The task -
Word for word, the data below must be repeated in full; no picture is to be included.

Records drawn from a dataset
-- Opening Marker --

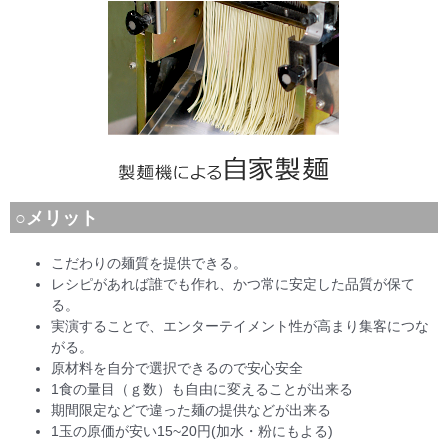
○メリット
こだわりの麺質を提供できる。
レシピがあれば誰でも作れ、かつ常に安定した品質が保て
る。
実演することで、エンターテイメント性が高まり集客につな
がる。
原材料を自分で選択できるので安心安全
1食の量目（ｇ数）も自由に変えることが出来る
期間限定などで違った麺の提供などが出来る
1玉の原価が安い15~20円(加水・粉にもよる)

-- Closing Marker --

Response to the exercise -
○メリット
こだわりの麺質を提供できる。
レシピがあれば誰でも作れ、かつ常に安定した品質が保て
る。
実演することで、エンターテイメント性が高まり集客につな
がる。
原材料を自分で選択できるので安心安全
1食の量目（ｇ数）も自由に変えることが出来る
期間限定などで違った麺の提供などが出来る
1玉の原価が安い15~20円(加水・粉にもよる)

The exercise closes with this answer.